→ **Work task**
Collect every line in the rows below that contains the string "precio", and copy each of those lines. Case matters.

Recorded data:

Content starts

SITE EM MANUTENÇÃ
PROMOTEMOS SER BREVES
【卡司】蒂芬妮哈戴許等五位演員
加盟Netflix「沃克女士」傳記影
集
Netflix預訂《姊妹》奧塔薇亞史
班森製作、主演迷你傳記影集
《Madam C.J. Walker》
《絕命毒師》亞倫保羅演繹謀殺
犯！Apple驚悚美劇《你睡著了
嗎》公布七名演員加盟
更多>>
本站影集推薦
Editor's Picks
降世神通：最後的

Content ends
Content starts

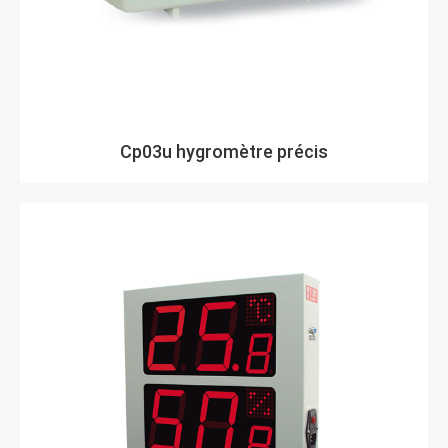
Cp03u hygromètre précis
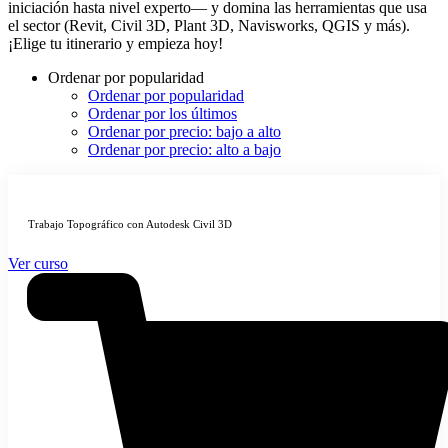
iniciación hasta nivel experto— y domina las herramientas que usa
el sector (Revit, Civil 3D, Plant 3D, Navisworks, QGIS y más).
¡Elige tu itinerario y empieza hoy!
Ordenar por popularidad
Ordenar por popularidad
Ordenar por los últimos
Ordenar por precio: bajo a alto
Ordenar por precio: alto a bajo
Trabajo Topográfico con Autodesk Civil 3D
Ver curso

Content ends

→ **Task response**
Ordenar por precio: bajo a alto
Ordenar por precio: alto a bajo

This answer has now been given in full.